Spotify's Kafka-Based Event Delivery System

serialpreneur · on Feb 25, 2016

Interesting blog post.

I don't have a good idea of the requirements at Spotify, but looks to me that using a streaming system like Storm or Spark Streaming would solve the 30 min event delivery delay they are experiencing w/ unstructured text -> Avro conversion. The latency for delivery would go down to sub-second levels.

raphar · on Feb 25, 2016

Also the article doesn't say WHY they didn't use Kafka to persist the events. Kafka it's designed to do that.

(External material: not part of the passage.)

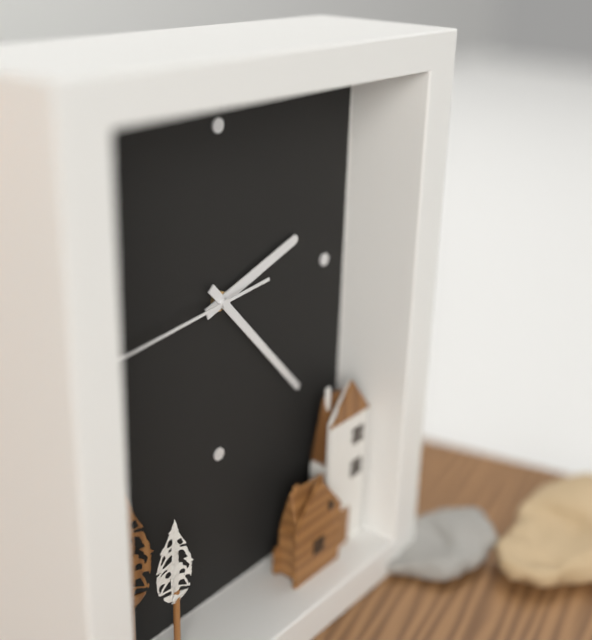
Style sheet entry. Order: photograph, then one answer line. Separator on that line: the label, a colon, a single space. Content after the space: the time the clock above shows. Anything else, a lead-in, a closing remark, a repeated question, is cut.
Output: 2:23:44
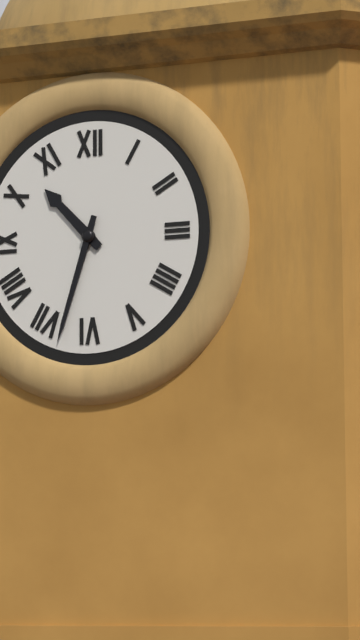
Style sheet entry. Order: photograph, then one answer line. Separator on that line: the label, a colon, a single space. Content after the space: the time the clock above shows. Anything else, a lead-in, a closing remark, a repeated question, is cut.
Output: 10:33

Once persisted the consumers can just read kafka data and send them to hadoop, with less latency. Or you can plug storm o spark in as you said and do the analisys there real time. Or both.

I'm just intrigued why.

RickHull · on Feb 25, 2016

They do talk about this:

> When the system was built, one of the missing features from Kafka 0.7 was the ability of the Kafka Broker cluster to behave as a reliable persistent storage. This influenced a major design decision to not keep persistent state between the producer of data, Kafka Syslog Producer, and Hadoop. An event is considered reliably persisted only when it gets written to a file on HDFS.

vgt · on Feb 25, 2016

Stay tuned for Parts 2 + 3 :)

kinofcain · on Feb 25, 2016

Interesting to look at the chart of event volumes at the end. Did Spotify just accidentally reveal the effect Apple Music has had on their growth rate?

Steep drop around mid-2015, some recovery since then. Hard to glean anything concrete, but interesting nonetheless.

brazzledazzle · on Feb 25, 2016

I would avoid reading into that since the text surrounding that chart indicate that the system was struggling with the load. That drop could have simply been them prioritizing and removing certain event sources in the clients while they figured out how to fix things.

pheeney · on Feb 25, 2016

I wish they went more in-depth into the particular events. They seem to imply the events are user actions, which I took to mean user played this song, user viewed this playlist, and other analytics.

However do they, or would you, use a system like Kafka as an event source instead of the db. So you would also capture events like user added this song to their playlist that would get persisted to the event source db and then eventually a view model instead of directly to a relational db. It doesn't sound like they do that due to the delays, but I can't find a lot of real usage blog posts about how much to put into something like kafka.

dundun · on Feb 25, 2016

You certainly can use a db for an event source. This article does a really good job of explaining how: http://www.confluent.io/blog/turning-the-database-inside-out...

As mentioned in the post, we've pushed Kafka to at least 700,000 events per second. We have room to push it to much more, but stay in tune for post 2 and 3 to see what we're doing instead.

pheeney · on Feb 25, 2016

That is actually the post that got me into event sourcing / streams. As far as user analytic type events go this makes complete sense to me. What I haven't been able to discern is whether its useful to use this architecture on a much much smaller scale for things that may not be user events.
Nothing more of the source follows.